British Foreign Secretary Boris Johnson has accused Russia of stockpiling nerve agents “within the last 10 years,” to allegedly use it for assassination.
Johnson made the comments during an interview with BBC’s Andrew Marr regarding the recent poisoning case of a former Russian double agent in the English city of Salisbury.
“We actually have evidence within the last 10 years that Russia has not only been investigating the delivery of nerve agents for the purpose of assassination, but has also been creating and stockpiling Novichok,” he said.
Novichok was the type of nerve agent used against former Russian spy Sergei Skripal and his daughter Yulia in the Salisbury terror case.
UK Foreign Secretary Boris Johnson explains why he said it was "overwhelmingly likely" Vladimir Putin ordered the nerve agent attack in Salisbury #Marr https://t.co/UjqlRZwAx6 pic.twitter.com/4bWm4x3Z39
— BBC News (UK) (@BBCNews) March 18, 2018
In response to the Russian ambassador to the EU who said, in an earlier episode of the show, that a British research laboratory could be the source of the nerve agent, Johnson described the claim as “satirical.”
Johnson said Friday that it is “overwhelmingly likely” that Russian President Vladimir Putin personally ordered a nerve agent attack in southern England.
Meanwhile, experts from Organization for the Prohibition of Chemical Weapons are heading to Britain on Monday to investigate samples of the toxin used to attack the Russian spy and his daughter.

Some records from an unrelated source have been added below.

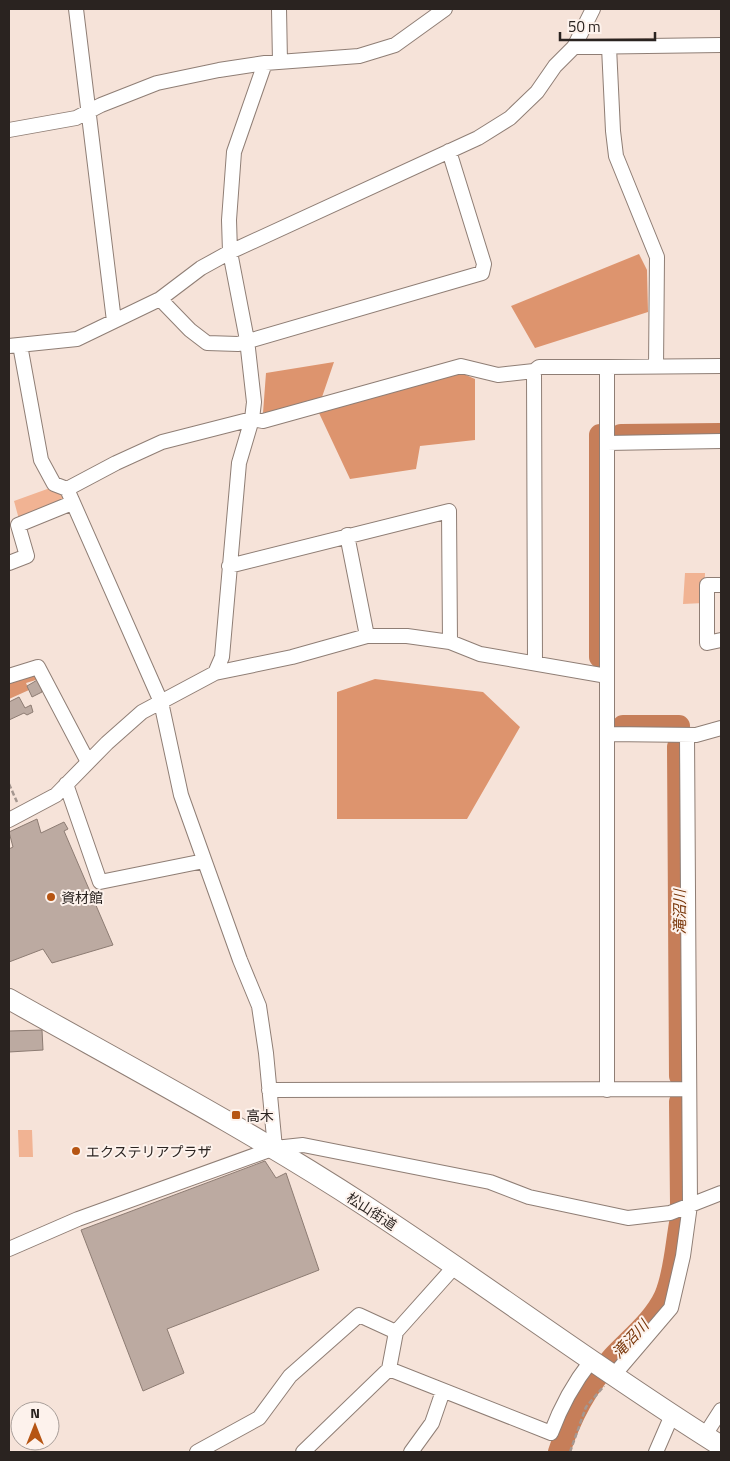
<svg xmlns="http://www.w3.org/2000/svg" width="730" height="1461" font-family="'Titillium Web','Noto Sans JP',sans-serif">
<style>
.green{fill:#f1b393}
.forest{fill:#dd946e}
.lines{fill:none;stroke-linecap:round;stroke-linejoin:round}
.river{stroke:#c67e59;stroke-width:22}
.building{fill:#bcaaa1;stroke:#8d7c73}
.street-casing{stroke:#8f7e75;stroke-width:16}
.secondary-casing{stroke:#8f7e75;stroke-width:22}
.path{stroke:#a59790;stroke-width:2.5;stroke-dasharray:5 2.5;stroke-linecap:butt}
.street{stroke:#fff;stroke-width:14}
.secondary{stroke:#fff;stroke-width:20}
.poi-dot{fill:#b65513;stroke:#fdf2ec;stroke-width:2}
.labels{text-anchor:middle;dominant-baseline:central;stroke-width:4;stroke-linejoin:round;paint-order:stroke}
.poi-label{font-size:14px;fill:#2a2320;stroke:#fdf2ec;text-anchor:start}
.street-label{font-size:14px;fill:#2a2320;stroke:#fdf2ec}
.water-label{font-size:15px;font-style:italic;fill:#773407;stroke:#fdf2ec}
</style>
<rect width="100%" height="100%" fill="#f6e3d9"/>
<path class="green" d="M50,488L72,500L20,523L14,501Z
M685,573H705L704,603L683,604Z
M18,1130H32L33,1157H19Z"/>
<path class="forest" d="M639,254L647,270L648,312L535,348L511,306Z
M334,362L321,400L263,413L266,373Z
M459,372L475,379V440L420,446L416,469L350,479L319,413Z
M35,668L39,679L26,683L29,690L9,699V676Z
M375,679L483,692L520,727L467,819H337V692Z"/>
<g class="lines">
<path class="river" d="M600,435V657
M621,435L721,434
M623,726H679
M678,747L680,1076
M680,1102L681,1204
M559,1452C571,1415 587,1386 613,1357C631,1338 654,1320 665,1296C675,1273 676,1242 681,1218"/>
</g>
<path class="building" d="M39,679L42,692L32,697L27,686Z
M19,697L25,708L31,705L33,712L27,715L24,713L9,720V702Z
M37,819L41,833L64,822L68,829L64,831L113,945L52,963L43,949L9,962V849L13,847L9,832Z
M42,1030L43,1050L9,1052V1031Z
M265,1161L276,1178L286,1173L319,1270L167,1329L184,1373L143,1391L81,1230Z"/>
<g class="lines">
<g class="street-casing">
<path id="street" d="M76,9L114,321
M279,9L280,62
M574,47L721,45
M609,47L613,131L616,156L657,257L656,367
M9,130L76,118L101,105L157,83L219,70L265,63L359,56L395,45L445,9
M160,299L190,330L207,343L238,344L482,273L484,264L449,151
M20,345L41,460L54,484L67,489L161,702L181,795L240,960L259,1006L266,1053L275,1148
M9,346L77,339L160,299L201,268L230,252L478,138L510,118L537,92L555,66L574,47L593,9
M607,443L721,441
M67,489L116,463L162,442L252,419L263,421L461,366L498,375L534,371
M347,535L367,636
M9,563L27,556L18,525L72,503
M229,566L449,511L450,642
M721,585H707V643L721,640
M535,663L534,371L539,367H607
M215,673L222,657L239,463L252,419L254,402L247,340L230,252L229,220L234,152L265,63
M9,676L38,667L88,762
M607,734L696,735L721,728
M66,784L100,882L204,861
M9,820L56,795L107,743L142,712L215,673L292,657L367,636H407L450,642L480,654L607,676
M269,1090L689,1089
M607,1090V367L721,366
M9,1249L78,1219L275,1148L303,1145L490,1182L529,1197L628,1218L670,1213L721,1193
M389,1369L551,1433C561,1406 573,1384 591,1361
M613,1376L671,1308L683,1256L690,1205L687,735
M705,1435L721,1410
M197,1452L259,1418L290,1376L359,1315L396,1332
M303,1452L389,1369L396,1332L455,1266
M411,1452L432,1423L443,1391
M656,1452L672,1415"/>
</g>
<g class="secondary-casing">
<path id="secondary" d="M9,999C128,1066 249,1130 364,1205C484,1283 599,1370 721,1446"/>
</g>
<path class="path" d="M9,784L17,802
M570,1452L586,1407L604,1386"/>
<use href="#street" class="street"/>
<use href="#secondary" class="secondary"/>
</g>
<g class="poi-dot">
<circle cx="51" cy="897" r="5"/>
<rect x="231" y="1110" width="10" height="10" rx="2.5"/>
<circle cx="76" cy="1151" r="5"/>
</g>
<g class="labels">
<g class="poi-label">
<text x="61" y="897">資材館</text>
<text x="246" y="1115">高木</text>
<text x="86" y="1151">エクステリアプラザ</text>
</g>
<g class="street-label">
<text transform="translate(372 1211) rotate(33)">松山街道</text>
</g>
<g class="water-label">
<text transform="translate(679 912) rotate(-90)">滝沼川</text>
<text transform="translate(630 1339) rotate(-47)">滝沼川</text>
</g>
</g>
<rect width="730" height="1461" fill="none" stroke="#2a2320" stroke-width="20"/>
<g transform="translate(35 1426)"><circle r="24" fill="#fdf2ec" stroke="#a99f9a"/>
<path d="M0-4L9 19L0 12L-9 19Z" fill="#b65513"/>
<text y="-8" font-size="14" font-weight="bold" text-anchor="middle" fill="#2a2320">N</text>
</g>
<path d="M560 32v8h95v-8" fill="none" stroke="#2a2320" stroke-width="2.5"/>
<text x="568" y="32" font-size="15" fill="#2a2320" stroke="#fdf2ec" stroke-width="4" paint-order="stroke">50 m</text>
</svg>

The incident has severely soured relations between London and Moscow.
Russia demands samples
Russian Foreign Minister Sergei Lavrov said during a televised press conference that Russia was not responsible for the poisoning and demanded that Britain seek to mediate the case under the chemical weapons convention.
“We have already made our statement on this case,” he said. “Russia is ready to cooperate in accordance with the convention to ban chemical weapons if the United Kingdom will deign to fulfill its obligations according to the same convention.”

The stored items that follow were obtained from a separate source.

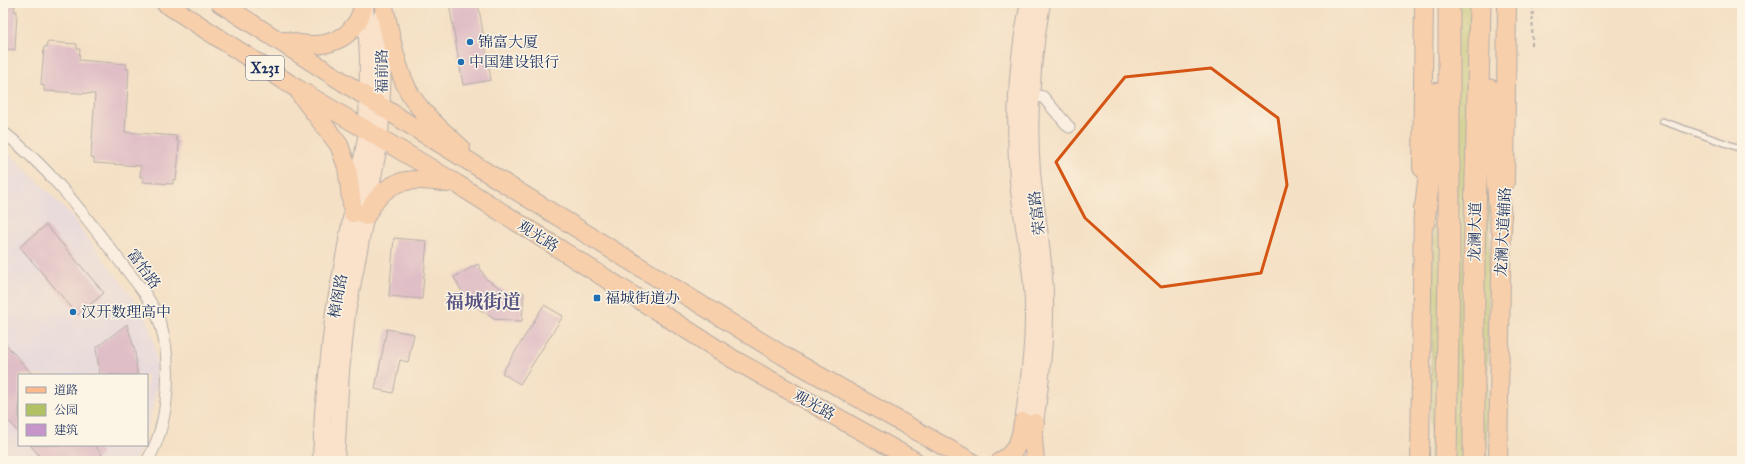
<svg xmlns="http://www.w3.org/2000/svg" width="1745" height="464" font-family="'IM FELL Great Primer','Noto Serif SC',serif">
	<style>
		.built { fill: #dcd5f6 }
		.green { fill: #b1c164; stroke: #667861 }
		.building { fill: #c695c9 }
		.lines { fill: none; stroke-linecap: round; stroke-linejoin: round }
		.lane-casing { stroke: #676d82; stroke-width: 8 }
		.street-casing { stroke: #676d82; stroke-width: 13 }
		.secondary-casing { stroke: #676d82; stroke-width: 18 }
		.primary-casing { stroke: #676d82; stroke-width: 20 }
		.highway-casing { stroke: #676d82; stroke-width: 23 }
		.path { stroke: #676d82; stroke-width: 2; stroke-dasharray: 3 3; stroke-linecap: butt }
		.lane { stroke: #fff; stroke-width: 5.5 }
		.street { stroke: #fff; stroke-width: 11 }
		.secondary { stroke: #fee3d1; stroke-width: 16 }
		.primary { stroke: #fcba8d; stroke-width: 18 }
		.highway { stroke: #fcba8d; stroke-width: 21 }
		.marked { fill: none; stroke: #d45514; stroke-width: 3; stroke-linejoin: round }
		.poi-dot { fill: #1f6fb2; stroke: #fcf5e5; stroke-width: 1.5 }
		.labels { text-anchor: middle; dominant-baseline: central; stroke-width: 3; stroke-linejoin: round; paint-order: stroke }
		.shield { fill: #fcf5e5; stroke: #5e6a86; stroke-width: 1 }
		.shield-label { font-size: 14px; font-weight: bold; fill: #1b2f5e }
		.poi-label { font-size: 15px; fill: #1b2f5e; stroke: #fcf5e5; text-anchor: start }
		.street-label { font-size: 15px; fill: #1b2f5e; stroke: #fcf5e5 }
		.district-label { font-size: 19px; font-weight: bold; fill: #575383; stroke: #fcf5e5 }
	</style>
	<rect width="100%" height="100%" fill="#fcf5e5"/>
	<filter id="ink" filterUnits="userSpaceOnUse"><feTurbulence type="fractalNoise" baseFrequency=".025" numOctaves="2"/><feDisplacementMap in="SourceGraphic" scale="8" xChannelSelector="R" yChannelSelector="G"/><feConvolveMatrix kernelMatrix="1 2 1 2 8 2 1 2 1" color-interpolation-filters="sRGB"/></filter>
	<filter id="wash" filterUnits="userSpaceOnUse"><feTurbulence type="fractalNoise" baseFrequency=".012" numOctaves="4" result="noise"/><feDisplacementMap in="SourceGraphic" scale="16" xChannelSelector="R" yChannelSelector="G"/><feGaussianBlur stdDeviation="0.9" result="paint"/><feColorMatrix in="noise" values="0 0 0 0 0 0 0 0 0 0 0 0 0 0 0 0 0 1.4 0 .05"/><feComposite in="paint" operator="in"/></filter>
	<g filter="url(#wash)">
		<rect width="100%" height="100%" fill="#f4e0c4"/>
		<!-- built -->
		<path class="built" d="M3,146L70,214L136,302L149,322L154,341L157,364L156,393L147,433V375H19V445H143L134,461H8L3,454Z"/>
		<!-- green -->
		<path class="green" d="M1457,3H1473L1490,215L1486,461H1430L1434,203Z"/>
		<g id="blocks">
			<!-- building -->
			<g class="building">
				<path d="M449,3H478L491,80L463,85Z"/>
				<path d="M3,5L15,6L14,11H17L15,50L3,49Z"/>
				<path d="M47,42L77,44V49H80L79,60L127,64L126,69H129L125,132L177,136L176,141H179L178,163L176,180L173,179V184L143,182V177H140L141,166L94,163V158L91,157L95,94L44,91V86L41,85L44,47H47Z"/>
				<path d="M46,225L104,293L78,315L20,247Z"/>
				<path d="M394,238L427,241L422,299L389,296Z"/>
				<path d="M478,264L486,279L507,292L524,293L522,321L494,319L467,301L454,277Z"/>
				<path d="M544,305L563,316L520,384L502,373Z"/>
				<path d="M127,324L135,351L137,375H100L96,348Z"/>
				<path d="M387,329L414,334L408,362L400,360L393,393L375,389Z"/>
				<path d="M3,341L33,375H19V433L3,414Z"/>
				<path d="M30,445H94L102,454L94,461H44Z"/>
			</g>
		</g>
	</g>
	<g filter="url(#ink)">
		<use href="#blocks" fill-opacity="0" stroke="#676d82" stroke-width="1"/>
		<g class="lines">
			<defs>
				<path id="lane" d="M1662,121L1742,149"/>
				<g id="street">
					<path d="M1025,94L1043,97L1069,127"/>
					<path d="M3,132C50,168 86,217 122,264C135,281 152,300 159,320C173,360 170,424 147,461"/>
				</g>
				<g id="secondary">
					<path d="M1023,422C1028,387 1033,352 1033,316C1034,271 1022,226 1018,181C1014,122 1016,61 1029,3"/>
					<path d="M1035,423C1041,382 1046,341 1045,299C1045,257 1036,215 1032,172C1028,117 1032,58 1042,3"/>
					<path d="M321,461L323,411L334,311L367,132L368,58L365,3"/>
					<path d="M336,461L341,372L347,313L380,140L383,67L381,17"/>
				</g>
				<g id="primary">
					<path d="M165,3L296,88L457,184L733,359L915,461"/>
					<path d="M220,3L415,128L784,356L970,461"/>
					<path d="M383,3C391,33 395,70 412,97C425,117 444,132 461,148"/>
					<path d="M285,41C321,51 356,43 364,3"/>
					<path d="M301,95L339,145L347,167L353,213"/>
					<path d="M1422,168L1424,3"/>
					<path d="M1505,182L1507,3"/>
					<path d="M366,216C385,178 409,176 447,183"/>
					<path d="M1001,461C1017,452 1021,439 1023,422"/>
					<path d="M1035,461L1033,438L1035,423"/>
					<path d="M1420,461L1423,208"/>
					<path d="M1498,461L1502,214"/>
				</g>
				<g id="highway">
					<path d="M1490,90L1501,227"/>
					<path d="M1424,222L1438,93"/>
					<path d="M1446,461L1449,264V3"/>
					<path d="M1474,461V264L1480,3"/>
				</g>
			</defs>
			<!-- lane casing -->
			<use href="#lane" class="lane-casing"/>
			<!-- street casing -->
			<use href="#street" class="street-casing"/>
			<!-- secondary casing -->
			<use href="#secondary" class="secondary-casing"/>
			<!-- primary casing -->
			<use href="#primary" class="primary-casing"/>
			<!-- highway casing -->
			<use href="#highway" class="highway-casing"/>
			<!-- path -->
			<path class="path" d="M1532,45L1533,3"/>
			<!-- lane -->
			<use href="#lane" class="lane"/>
			<!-- street -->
			<use href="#street" class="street"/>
			<!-- secondary -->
			<use href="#secondary" class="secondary"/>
			<!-- primary -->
			<use href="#primary" class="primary"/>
			<!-- highway -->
			<use href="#highway" class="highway"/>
		</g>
	</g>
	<!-- marked area -->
	<path d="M0 0H1745V464H0ZM1211,68L1278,118L1287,185L1261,273L1161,287L1085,218L1056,162L1125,77Z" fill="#f4e0c4" fill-opacity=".55" fill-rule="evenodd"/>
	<path class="marked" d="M1211,68L1278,118L1287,185L1261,273L1161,287L1085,218L1056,162L1125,77Z"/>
	<!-- markers -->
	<g class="poi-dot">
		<circle cx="470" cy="42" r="4"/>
		<circle cx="461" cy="62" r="4"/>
		<rect x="593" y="294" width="8" height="8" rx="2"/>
		<circle cx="73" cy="312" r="4"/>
	</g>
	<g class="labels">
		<!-- shield labels -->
		<rect class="shield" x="246" y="56" width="38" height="24" rx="3"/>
		<g class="shield-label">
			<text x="265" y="68">X231</text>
		</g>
		<!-- poi labels -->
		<g class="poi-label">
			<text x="478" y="42">锦富大厦</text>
			<text x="469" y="62">中国建设银行</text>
			<text x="605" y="298">福城街道办</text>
			<text x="81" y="312">汉开数理高中</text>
		</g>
		<!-- street labels -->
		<g class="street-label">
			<text transform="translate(382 71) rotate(-90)">福前路</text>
			<text transform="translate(1037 213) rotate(-97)">荣富路</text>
			<text transform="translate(1475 232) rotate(-89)">龙澜大道</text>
			<text transform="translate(1503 232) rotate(-87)">龙澜大道辅路</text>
			<text transform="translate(538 236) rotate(32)">观光路</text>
			<text transform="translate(144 269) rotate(54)">富怡路</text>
			<text transform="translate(338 296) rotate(-80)">樟阁路</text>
			<text transform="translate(814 405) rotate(29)">观光路</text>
		</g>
		<!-- district labels -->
		<g class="district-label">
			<text x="483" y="301">福城街道</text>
		</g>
	</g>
	<!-- margin -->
	<rect width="1745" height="464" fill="none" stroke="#fcf5e5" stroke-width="16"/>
	<!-- legend -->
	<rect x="18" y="374" width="130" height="72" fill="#fcf5e5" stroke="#a2a6af"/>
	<rect x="26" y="387" width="20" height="6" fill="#fcba8d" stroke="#a2a6af"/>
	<text x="54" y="394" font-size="12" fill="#1b2f5e">道路</text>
	<rect x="26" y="404" width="20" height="12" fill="#b1c164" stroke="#a2a6af"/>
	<text x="54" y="414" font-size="12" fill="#1b2f5e">公园</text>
	<rect x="26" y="424" width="20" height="12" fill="#c695c9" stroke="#a2a6af"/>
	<text x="54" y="434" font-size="12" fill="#1b2f5e">建筑</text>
</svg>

In his remarks, Lavrov said that under the convention, Russia would have 10 days to reply to an official accusation by the UK over the use of a banned substance within its borders.
Other Russian officials have acquired a more dismissive tone.
“We have an enormous government here in Russia, it’s a global country, we have a mass of problems both internal and external,” Andrei Klimov, the deputy head of the Russian federation council’s foreign affairs committee, told The Guardian by telephone
“This entire story about your internal score-settlings and scandals doesn’t interest me.”
Meanwhile, Alexander Yakovenko, Russia’s ambassador to Britain, said on Sunday that Russia would not cut off energy supplies to the UK as relations deteriorate, but he warned that Moscow would retaliate further if Britain keeps ratcheting up its rhetoric.
Yakovenko told the Mail that “in case of further unfriendly actions against Russia, the Russian side reserves the right to take further retaliatory measures.”
He added that the dispute was “escalating dangerously out of proportion . . . restraint is needed, and cooler heads.”